Frankenstein45.Com – 17 Mei 2026 | Sabtu malam di Stadion Mewa Arena, Mainz 05 menorehkan kemenangan dramatis 2-1 melawan raksasa Jerman, Bayern Munich. Kemenangan tersebut tidak hanya memberi kebanggaan bagi suporter Mainz, tetapi juga menandai titik balik penting dalam persaingan klasemen menengah ke bawah Bundesliga, terutama setelah kabar promosi tim wanita Mainz ke divisi tertinggi dan penurunan Heidenheim ke 2. Bundesliga menambah dinamika liga.
Awal Pertandingan: Tekanan Bayern dan Tekad Mainz
Sejak peluit awal, Bayern menguasai penguasaan bola dengan persentase lebih dari 60%. Namun, pertahanan Mainz yang disiplin berhasil menahan serangan berbahaya dari kroni seperti Leroy Sané dan Thomas Müller. Pada menit ke-7, Bayern hampir mencetak gol pertama melalui tendangan bebas dari Joshua Kimmich, namun kiper Mainz, Robin Zentner, melakukan penyelamatan krusial.
Gol Pembuka Mainz: Tietz Memimpin
Di menit ke-22, Phillip Tietz, yang sebelumnya dikenal lewat penampilan impresifnya di tim wanita Mainz, menebas pertahanan Bayern dengan tembakan kaki kanan dari dalam kotak penalti. Bola melesat ke sudut kiri gawang, melampaui Jan Oblak yang hanya dapat mengamukkan diri. Gol pertama ini memberi Mainz keunggulan 1-0 dan memicu sorakan gemuruh di tribun suporter.

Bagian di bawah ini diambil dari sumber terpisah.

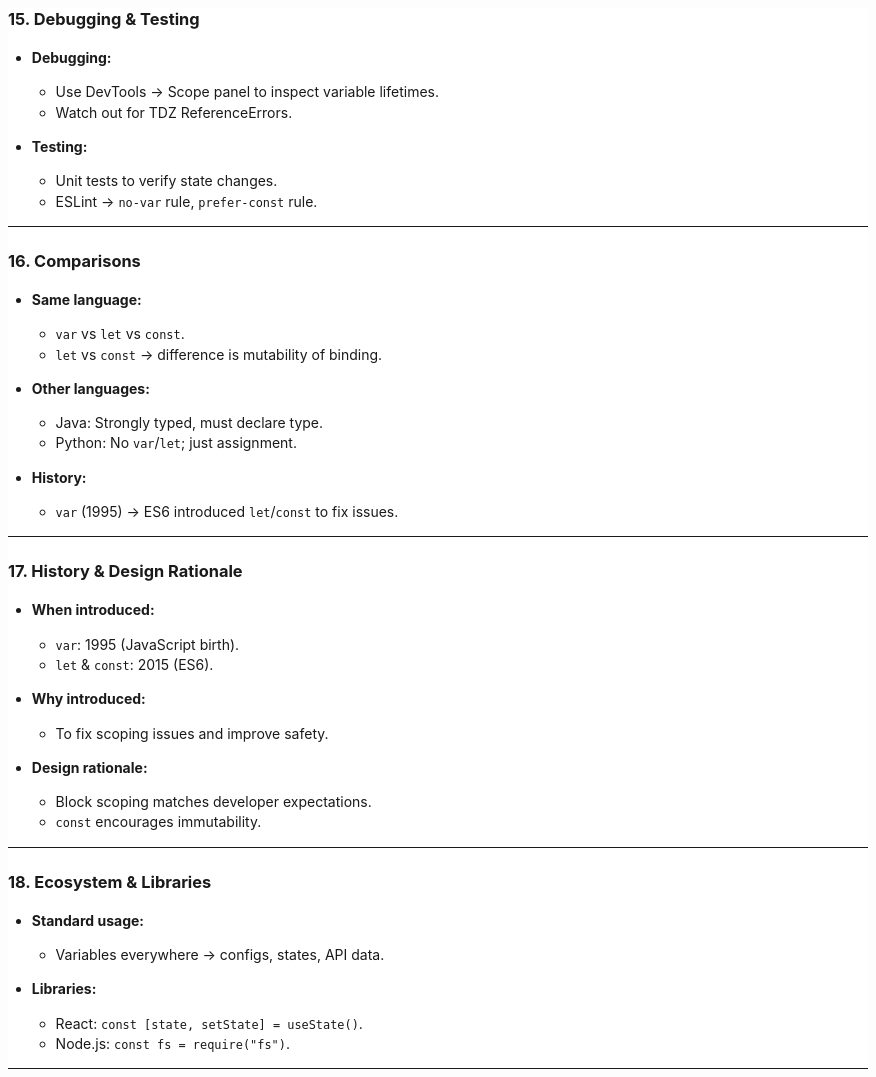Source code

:
### 15. Debugging & Testing

* **Debugging:**

  * Use DevTools → Scope panel to inspect variable lifetimes.
  * Watch out for TDZ ReferenceErrors.
* **Testing:**

  * Unit tests to verify state changes.
  * ESLint → `no-var` rule, `prefer-const` rule.

---

### 16. Comparisons

* **Same language:**

  * `var` vs `let` vs `const`.
  * `let` vs `const` → difference is mutability of binding.
* **Other languages:**

  * Java: Strongly typed, must declare type.
  * Python: No `var`/`let`; just assignment.
* **History:**

  * `var` (1995) → ES6 introduced `let`/`const` to fix issues.

---

### 17. History & Design Rationale

* **When introduced:**

  * `var`: 1995 (JavaScript birth).
  * `let` & `const`: 2015 (ES6).
* **Why introduced:**

  * To fix scoping issues and improve safety.
* **Design rationale:**

  * Block scoping matches developer expectations.
  * `const` encourages immutability.

---

### 18. Ecosystem & Libraries

* **Standard usage:**

  * Variables everywhere → configs, states, API data.
* **Libraries:**

  * React: `const [state, setState] = useState()`.
  * Node.js: `const fs = require("fs")`.

---
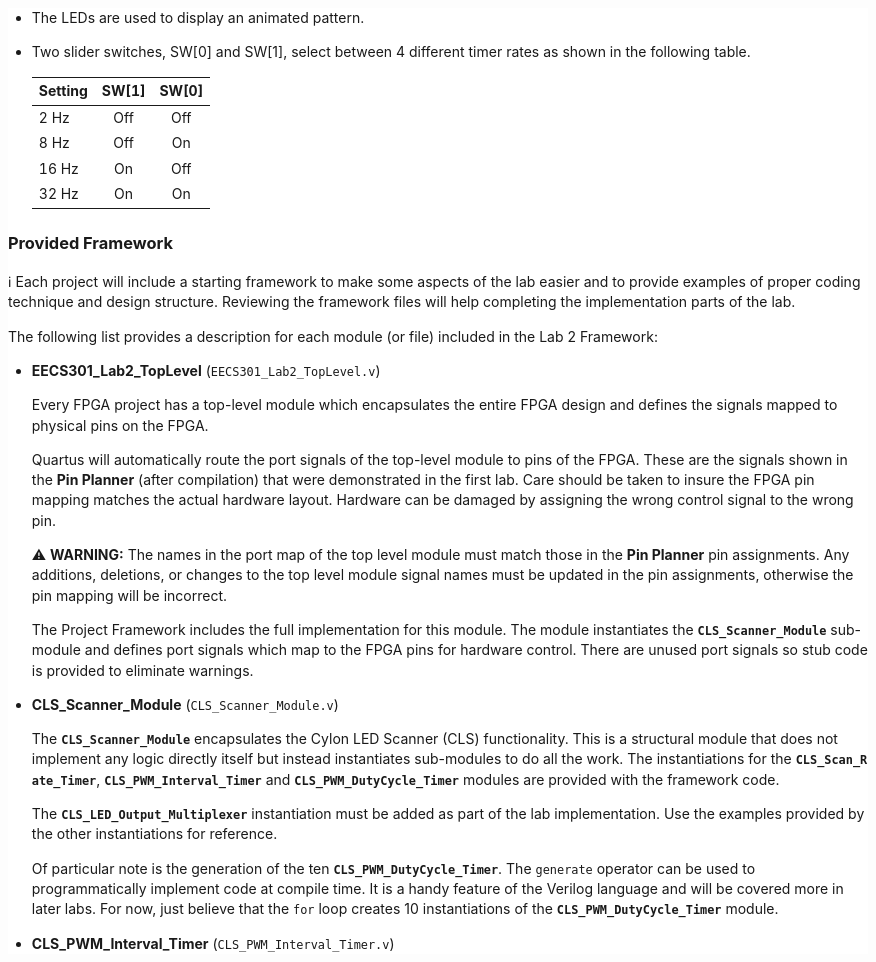 * The LEDs are used to display an animated pattern.
* Two slider switches, SW[0] and SW[1], select between 4 different timer rates as shown in the following table.

	| Setting | SW[1] | SW[0] |
	|---------|:-----:|:-----:|
	| 2 Hz    |  Off  |  Off  |
	| 8 Hz    |  Off  |  On   |
	| 16 Hz   |  On   |  Off  |
	| 32 Hz   |  On   |  On   |

### Provided Framework

:information_source: Each project will include a starting framework to make some aspects of the lab easier and to provide examples of proper coding technique and design structure. Reviewing the framework files will help completing the implementation parts of the lab.

The following list provides a description for each module (or file) included in the Lab 2 Framework:

* **EECS301\_Lab2\_TopLevel** (`EECS301_Lab2_TopLevel.v`)

	Every FPGA project has a top-level module which encapsulates the entire FPGA design and defines the signals mapped to physical pins on the FPGA.  

	Quartus will automatically route the port signals of the top-level module to pins of the FPGA.  These are the signals shown in the **Pin Planner** (after compilation) that were demonstrated in the first lab.  Care should be taken to insure the FPGA pin mapping matches the actual hardware layout.  Hardware can be damaged by assigning the wrong control signal to the wrong pin.

	:warning: **WARNING:** The names in the port map of the top level module must match those in the **Pin Planner** pin assignments.  Any additions, deletions, or changes to the top level module signal names must be updated in the pin assignments, otherwise the pin mapping will be incorrect.

	The Project Framework includes the full implementation for this module.  The module instantiates the **`CLS_Scanner_Module`** sub-module and defines port signals which map to the FPGA pins for hardware control.  There are unused port signals so stub code is provided to eliminate warnings.
	
* **CLS\_Scanner\_Module** (`CLS_Scanner_Module.v`)

	The **`CLS_Scanner_Module`** encapsulates the Cylon LED Scanner (CLS) functionality.  This is a structural module that does not implement any logic directly itself but instead instantiates sub-modules to do all the work.  The instantiations for the **`CLS_Scan_Rate_Timer`**, **`CLS_PWM_Interval_Timer`** and **`CLS_PWM_DutyCycle_Timer`** modules are provided with the framework code.  
	
	The **`CLS_LED_Output_Multiplexer`** instantiation must be added as part of the lab implementation.  Use the examples provided by the other instantiations for reference.

	Of particular note is the generation of the ten **`CLS_PWM_DutyCycle_Timer`**.  The `generate` operator can be used to programmatically implement code at compile time.  It is a handy feature of the Verilog language and will be covered more in later labs.  For now, just believe that the `for` loop creates 10 instantiations of the **`CLS_PWM_DutyCycle_Timer`** module.

* **CLS\_PWM\_Interval\_Timer** (`CLS_PWM_Interval_Timer.v`)
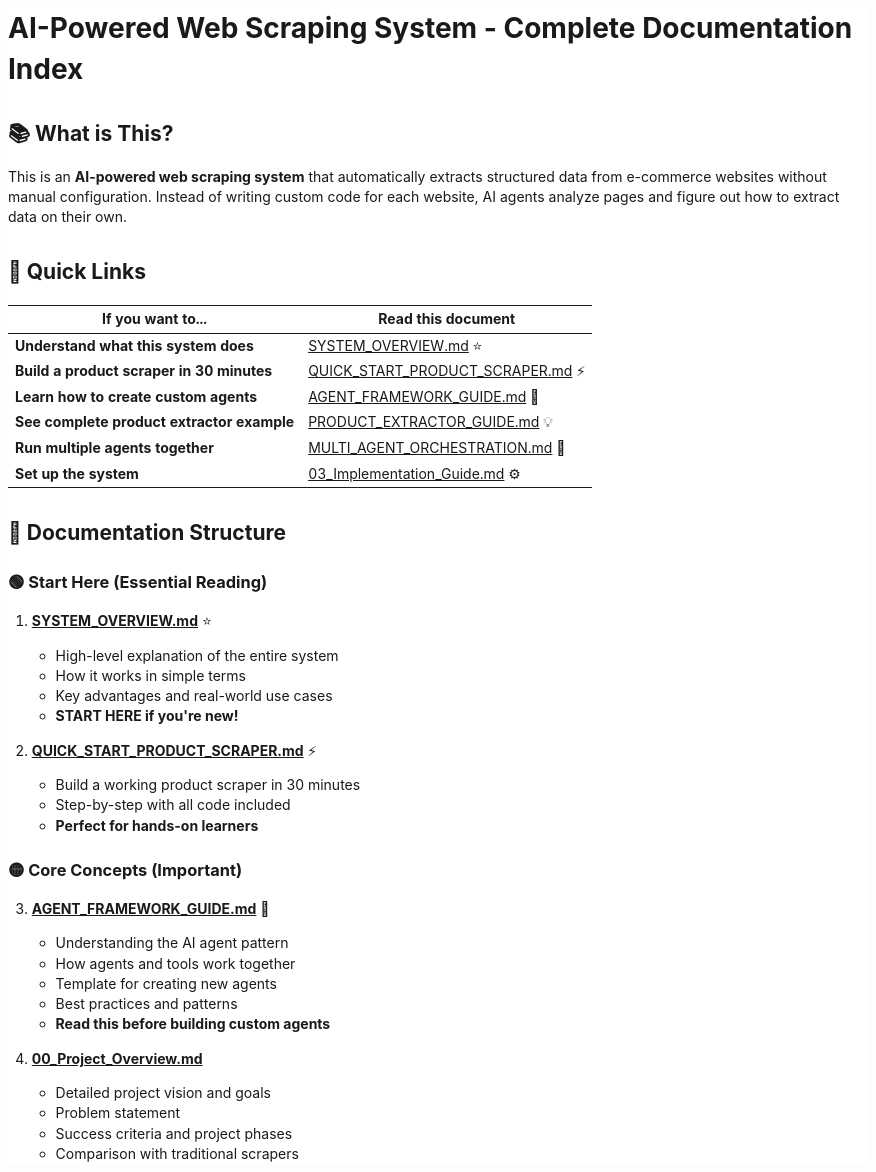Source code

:# AI-Powered Web Scraping System - Complete Documentation Index

## 📚 What is This?

This is an **AI-powered web scraping system** that automatically extracts structured data from e-commerce websites without manual configuration. Instead of writing custom code for each website, AI agents analyze pages and figure out how to extract data on their own.

## 🚀 Quick Links

| If you want to... | Read this document |
|-------------------|-------------------|
| **Understand what this system does** | [SYSTEM_OVERVIEW.md](./SYSTEM_OVERVIEW.md) ⭐ |
| **Build a product scraper in 30 minutes** | [QUICK_START_PRODUCT_SCRAPER.md](./QUICK_START_PRODUCT_SCRAPER.md) ⚡ |
| **Learn how to create custom agents** | [AGENT_FRAMEWORK_GUIDE.md](./AGENT_FRAMEWORK_GUIDE.md) 📖 |
| **See complete product extractor example** | [PRODUCT_EXTRACTOR_GUIDE.md](./PRODUCT_EXTRACTOR_GUIDE.md) 💡 |
| **Run multiple agents together** | [MULTI_AGENT_ORCHESTRATION.md](./MULTI_AGENT_ORCHESTRATION.md) 🔗 |
| **Set up the system** | [03_Implementation_Guide.md](./03_Implementation_Guide.md) ⚙️ |

## 📖 Documentation Structure

### 🟢 Start Here (Essential Reading)

1. **[SYSTEM_OVERVIEW.md](./SYSTEM_OVERVIEW.md)** ⭐
   - High-level explanation of the entire system
   - How it works in simple terms
   - Key advantages and real-world use cases
   - **START HERE if you're new!**

2. **[QUICK_START_PRODUCT_SCRAPER.md](./QUICK_START_PRODUCT_SCRAPER.md)** ⚡
   - Build a working product scraper in 30 minutes
   - Step-by-step with all code included
   - **Perfect for hands-on learners**

### 🟡 Core Concepts (Important)

3. **[AGENT_FRAMEWORK_GUIDE.md](./AGENT_FRAMEWORK_GUIDE.md)** 📖
   - Understanding the AI agent pattern
   - How agents and tools work together
   - Template for creating new agents
   - Best practices and patterns
   - **Read this before building custom agents**

4. **[00_Project_Overview.md](./00_Project_Overview.md)**
   - Detailed project vision and goals
   - Problem statement
   - Success criteria and project phases
   - Comparison with traditional scrapers
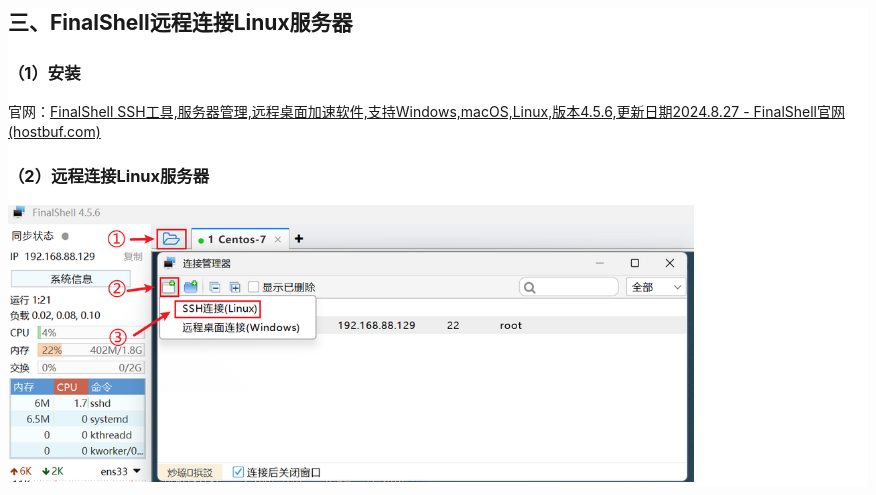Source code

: 



## 三、FinalShell远程连接Linux服务器

### （1）安装

官网：[FinalShell SSH工具,服务器管理,远程桌面加速软件,支持Windows,macOS,Linux,版本4.5.6,更新日期2024.8.27 - FinalShell官网 (hostbuf.com)](https://www.hostbuf.com/t/988.html)

### （2）远程连接Linux服务器

<img src="./Linux-Learning-Local.assets/image-20240902205532112.png" alt="image-20240902205532112" style="zoom: 67%;" />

Bayern Balas dengan Gol Penyelamat
Setelah gol tersebut, Bayern meningkatkan intensitas serangannya. Pada menit ke-38, Thomas Müller menemukan ruang di antara bek sayap Mainz dan mengirimkan umpan silang ke arah Jamal Musiala yang dengan tenang mengeksekusi tendangan ke sudut kanan atas gawang. Gol tersebut menyamakan kedudukan menjadi 1-1 menjelang jeda babak pertama.
Gol Penentu di Babak Kedua: Amiri Menggandakan Keunggulan
Masuk babak kedua, Mainz kembali menekan dengan serangan balik cepat. Pada menit ke-57, Nadiem Amiri, yang sebelumnya menjadi penyerang andalan pada tim wanita Mainz, memanfaatkan kesalahan lini pertahanan Bayern. Amiri menerima bola di sisi kanan lapangan, melaju ke dalam kotak penalti dan menembakkan bola ke arah kiri gawang, mengatasi Gerhard Struber yang tak berdaya. Gol ini menjadikan skor 2-1 dan mengamankan tiga poin penting bagi Mainz.
Implikasi Klasemen dan Dampak Emosional
Kemenangan ini menempatkan Mainz 05 pada posisi ke-12 dengan 31 poin, jauh dari zona degradasi yang kini dipenuhi oleh Heidenheim yang baru saja terkonfirmasi turun setelah kekalahan 0-2 melawan Mainz pada akhir pekan lalu. Sementara itu, Bayern tetap berada di puncak klasemen dengan selisih poin yang cukup, namun kekalahan ini menjadi peringatan bahwa dominasi mereka tidak mutlak.
Reaksi pelatih Mainz, Bo Svensson, menyoroti semangat tim yang dipicu oleh keberhasilan tim wanita klub yang baru saja melaju ke Bundesliga wanita. “Kami terinspirasi oleh prestasi rekan-rekan wanita kami yang berhasil meraih tiket ke liga utama. Itu memberi energi tambahan bagi kami di lapangan,” ujarnya.
Di sisi lain, pelatih Bayern, Julian Nagelsmann, menekankan perlunya evaluasi taktik. “Kami harus memperbaiki transisi bertahan dan lebih cepat menutup ruang bagi lawan. Mainz menunjukkan bahwa kami tidak kebal,” katanya.
Dengan hasil ini, Mainz 05 kini berpeluang mengamankan tempat aman di akhir musim, sementara Heidenheim harus bersiap menghadapi tantangan di 2. Bundesliga. Kemenangan dramatis melawan Bayern menjadi bukti bahwa kejutan selalu mungkin terjadi dalam kompetisi yang ketat.